Bonthu then began buying Equifax put options, which would allow him to profit if the underlying stock dropped in price, the SEC said. According to court records Bonthu bought 86 put options in Equifax stock using his wife’s Fidelity brokerage account.
Less than a week later, on September 7, Equifax announced the data breach, its stock declined, and Bonthu sold the put options. Securities regulators said he made more than $75,000.
“Bonthu, who was entrusted with confidential information by his employer, misused that information to conclude that his company had suffered a massive data breach and then sought to illegally profit,” said Richard Best of the SEC’s Atlanta Regional Office.
“Corporate insiders simply cannot abuse their access to sensitive information and illegally enrich themselves.”
It was the second time this year that an employee at the embattled consumer credit rating agency has been charged with insider trading.
Bonthu, who was fired from Equifax in March, agreed to settle the SEC charges by paying back the ill-gotten gains plus interest. He also faces criminal charges brought by federal prosecutors in Atlanta.

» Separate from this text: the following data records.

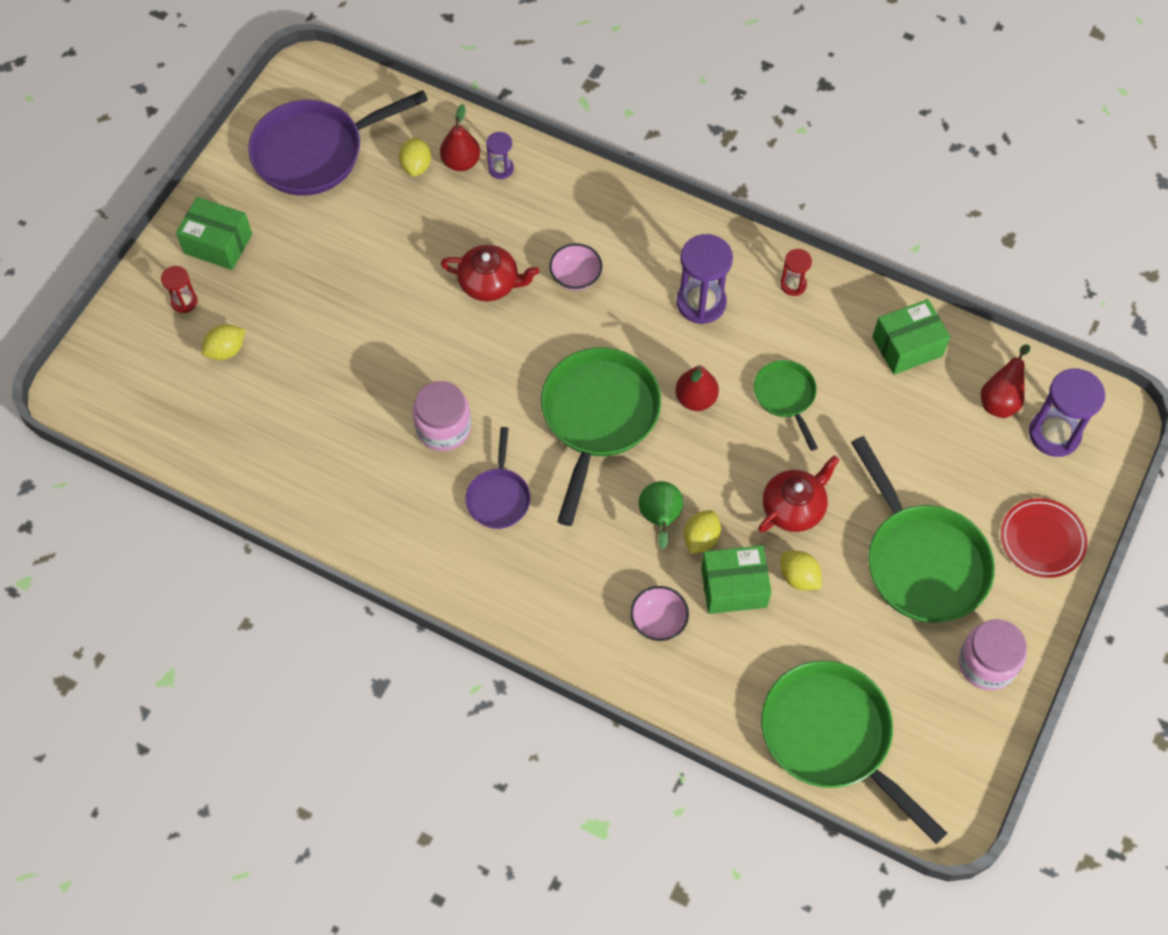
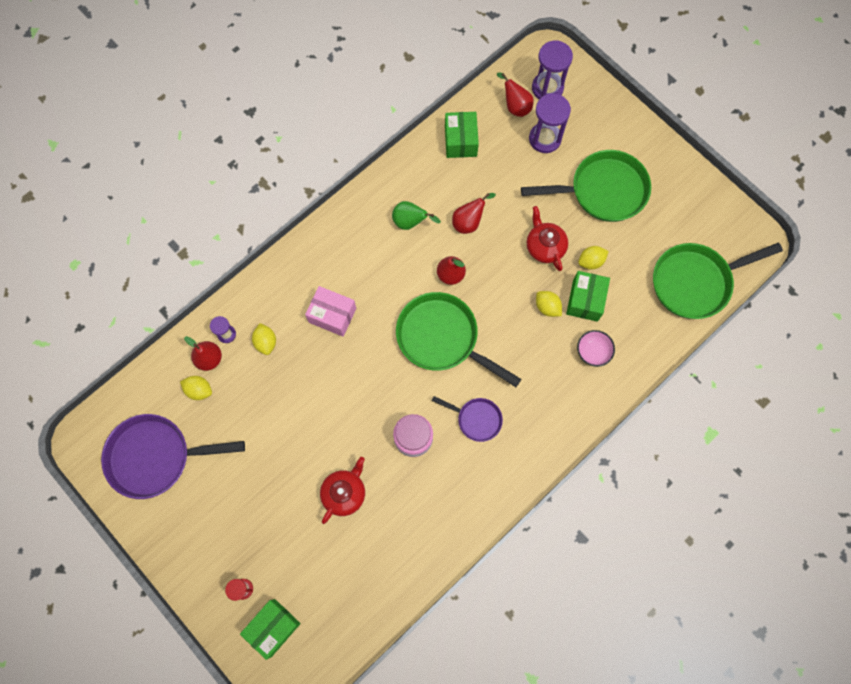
camera: 70 degrees left, 10 degrees up
(218, 244) = (204, 550): green box -> green box (273, 627)
(226, 350) = (296, 569): yellow lemon -> yellow lemon (266, 342)
(315, 152) = (155, 457): purple pan -> purple pan turned 90 degrees clockwise
(490, 283) = (315, 372): red teapot -> red teapot (344, 493)
(576, 276) = (332, 315): pink bowl -> pink box
(660, 519) = (525, 326): green pear -> green pear (410, 222)
(701, 302) = (383, 246): purple hourglass -> purple hourglass (545, 139)
(786, 397) = (469, 222): green pan -> red pear
(793, 285) = (392, 187): red hourglass -> none
(987, 663) = (676, 183): pink jar -> none
(1042, 540) = (611, 123): red plate -> none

Earlier this year an Equifax executive, Jun Ying, was charged with insider trading stemming from the data breach.
On Wednesday Equifax agreed to new data security rules under a consent order with eight states: Alabama, California, Georgia, Maine, Massachusetts, New York, North Carolina and Texas.
In a statement, Equifax said that “upon learning of potential trading activity by Mr. Bonthu, we immediately launched a review of his trading activity and separated him from our company after he declined to cooperate with our inquiry.
“We are fully cooperating with the SEC and the Department of Justice, and will continue to do so,” the statement said. “We take corporate governance and compliance very seriously, and will not tolerate violations of our policies.”